Dongjie Liu; Dawei Li; N N Sze; Hongliang Ding; Yuchen Song

doi:10.1016/j.aap.2023.107282

An integrated data- and theory-driven crash severity model

Accid Anal Prev. 2023 Dec:193:107282. doi: 10.1016/j.aap.2023.107282. Epub 2023 Sep 16.

Authors

Dongjie Liu¹, Dawei Li², N N Sze³, Hongliang Ding⁴, Yuchen Song¹

Affiliations

¹ School of Transportation, Southeast University, Nanjing, Jiangsu 211189, China.
² School of Transportation, Southeast University, Nanjing, Jiangsu 211189, China; Jiangsu Key Laboratory of Urban ITS, Southeast University, Nanjing, Jiangsu 211189, China; Jiangsu Province Collaborative Innovation Center of Modern Urban Traffic Technologies, Nanjing, Jiangsu 211189, China. Electronic address: lidawei@seu.edu.cn.
³ Department of Civil and Environmental Engineering, The Hong Kong Polytechnic University, Hong Kong SAR, China.
⁴ Department of Civil and Environmental Engineering, The Hong Kong Polytechnic University, Hong Kong SAR, China; Institute of Smart City and Intelligent Transporttaion, Institute of Urban Rail Transportation, Southwest Jiaotong University, Chengdu, Sichuan 611756, China.

PMID: 37722256
DOI: 10.1016/j.aap.2023.107282

Abstract

For crash severity modeling, researchers typically view theory-driven models and data-driven models as different or even conflicting approaches. The reason is that the machine-learning models offer good predictability but weak interpretability, while the latter has robust interpretability but moderate predictability. In order to alleviate the tension between them, this study proposes an integrated data- and theory-driven crash-severity model, known as Embedded Fusion model based on Text Vector Representations (TVR-EF), by leveraging the complementary strengths of both.
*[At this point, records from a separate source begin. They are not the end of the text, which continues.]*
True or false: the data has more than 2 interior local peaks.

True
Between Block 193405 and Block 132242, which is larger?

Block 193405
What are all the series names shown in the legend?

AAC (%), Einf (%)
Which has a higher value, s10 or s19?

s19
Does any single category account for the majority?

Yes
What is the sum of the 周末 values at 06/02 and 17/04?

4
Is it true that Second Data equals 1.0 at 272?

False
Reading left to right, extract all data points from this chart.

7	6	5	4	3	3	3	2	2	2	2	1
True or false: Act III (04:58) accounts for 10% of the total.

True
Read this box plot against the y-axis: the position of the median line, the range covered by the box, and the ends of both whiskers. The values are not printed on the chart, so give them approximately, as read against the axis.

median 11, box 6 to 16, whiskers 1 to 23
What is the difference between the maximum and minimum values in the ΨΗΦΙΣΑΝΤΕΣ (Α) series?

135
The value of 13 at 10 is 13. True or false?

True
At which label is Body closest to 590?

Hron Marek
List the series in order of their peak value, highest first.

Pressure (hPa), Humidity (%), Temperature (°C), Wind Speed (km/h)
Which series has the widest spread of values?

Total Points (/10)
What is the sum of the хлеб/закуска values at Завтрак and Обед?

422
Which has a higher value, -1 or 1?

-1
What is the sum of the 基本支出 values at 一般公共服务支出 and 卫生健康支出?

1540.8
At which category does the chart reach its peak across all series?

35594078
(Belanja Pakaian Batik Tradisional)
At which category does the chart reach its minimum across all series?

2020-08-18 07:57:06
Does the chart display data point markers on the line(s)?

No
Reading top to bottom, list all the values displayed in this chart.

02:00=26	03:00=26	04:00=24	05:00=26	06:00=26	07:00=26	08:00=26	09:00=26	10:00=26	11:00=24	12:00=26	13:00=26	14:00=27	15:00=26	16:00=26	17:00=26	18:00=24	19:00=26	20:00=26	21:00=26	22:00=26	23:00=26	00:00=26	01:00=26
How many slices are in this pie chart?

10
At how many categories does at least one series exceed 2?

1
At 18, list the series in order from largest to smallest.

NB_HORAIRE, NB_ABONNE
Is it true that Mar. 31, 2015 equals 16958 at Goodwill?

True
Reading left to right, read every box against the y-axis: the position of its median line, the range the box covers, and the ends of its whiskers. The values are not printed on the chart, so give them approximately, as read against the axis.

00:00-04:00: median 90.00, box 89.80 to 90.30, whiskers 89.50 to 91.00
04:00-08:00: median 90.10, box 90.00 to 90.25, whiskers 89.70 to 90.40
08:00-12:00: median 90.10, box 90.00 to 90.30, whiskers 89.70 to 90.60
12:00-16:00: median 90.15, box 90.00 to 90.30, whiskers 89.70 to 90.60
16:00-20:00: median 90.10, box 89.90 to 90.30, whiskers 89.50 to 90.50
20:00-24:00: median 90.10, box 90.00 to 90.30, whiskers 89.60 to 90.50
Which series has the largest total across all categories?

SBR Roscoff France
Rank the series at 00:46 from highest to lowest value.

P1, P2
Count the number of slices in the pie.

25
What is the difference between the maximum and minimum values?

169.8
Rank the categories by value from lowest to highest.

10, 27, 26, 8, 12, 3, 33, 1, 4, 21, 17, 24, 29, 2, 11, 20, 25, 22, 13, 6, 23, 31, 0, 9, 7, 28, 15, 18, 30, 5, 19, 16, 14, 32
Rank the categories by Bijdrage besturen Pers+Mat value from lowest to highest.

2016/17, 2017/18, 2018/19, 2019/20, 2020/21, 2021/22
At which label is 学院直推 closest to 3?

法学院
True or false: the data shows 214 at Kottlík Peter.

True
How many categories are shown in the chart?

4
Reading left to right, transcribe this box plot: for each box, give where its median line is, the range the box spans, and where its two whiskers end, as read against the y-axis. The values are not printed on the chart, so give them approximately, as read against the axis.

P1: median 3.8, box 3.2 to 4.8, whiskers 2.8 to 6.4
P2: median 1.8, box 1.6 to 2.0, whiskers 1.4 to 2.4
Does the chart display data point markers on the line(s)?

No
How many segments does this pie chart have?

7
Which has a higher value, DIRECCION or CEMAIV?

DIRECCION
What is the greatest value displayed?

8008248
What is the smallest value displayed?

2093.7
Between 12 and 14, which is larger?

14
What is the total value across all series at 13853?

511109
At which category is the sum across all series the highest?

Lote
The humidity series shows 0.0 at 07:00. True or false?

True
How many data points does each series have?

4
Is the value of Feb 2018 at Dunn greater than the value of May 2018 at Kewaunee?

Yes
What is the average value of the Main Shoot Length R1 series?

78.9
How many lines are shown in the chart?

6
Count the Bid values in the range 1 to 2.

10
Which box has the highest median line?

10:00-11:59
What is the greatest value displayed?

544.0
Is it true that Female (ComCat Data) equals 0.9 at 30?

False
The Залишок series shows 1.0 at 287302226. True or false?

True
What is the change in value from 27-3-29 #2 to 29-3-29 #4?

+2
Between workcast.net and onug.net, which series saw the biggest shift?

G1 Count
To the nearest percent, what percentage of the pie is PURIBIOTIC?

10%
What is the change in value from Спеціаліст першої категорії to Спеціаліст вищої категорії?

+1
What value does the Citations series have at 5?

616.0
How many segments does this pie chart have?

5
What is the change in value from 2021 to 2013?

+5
The model specification consists of two parts. (i) the data-driven component not only mitigate the deficiencies of traditional econometric models, where one-hot encoding is frequently used and makes it impossible to observe semantic relatedness between variable categories, but also enhances the interpretability for the relationship between crash severity and potential influencing factors using the learned embedding weight matrix. (ii) In the theory-driven component, the multinomial logit model is implemented as a 2D-Convolutional Neural Network (2D-CNN) to increase flexibility and decrease dependency on prior knowledge for different crash-severity outcomes. A crash dataset from Guangdong Province, China, is utilized to estimate the TVR-EF model, which is then benchmarked against two traditional econometric models and three widely used machine-learning models. Results indicate that TVR-EF model does not only improve the predictive performance but also makes it easier to interpret.

Keywords: Crash severity; Data- and theory-driven model; Embedding representations; Interpretable machine learning; Logit model.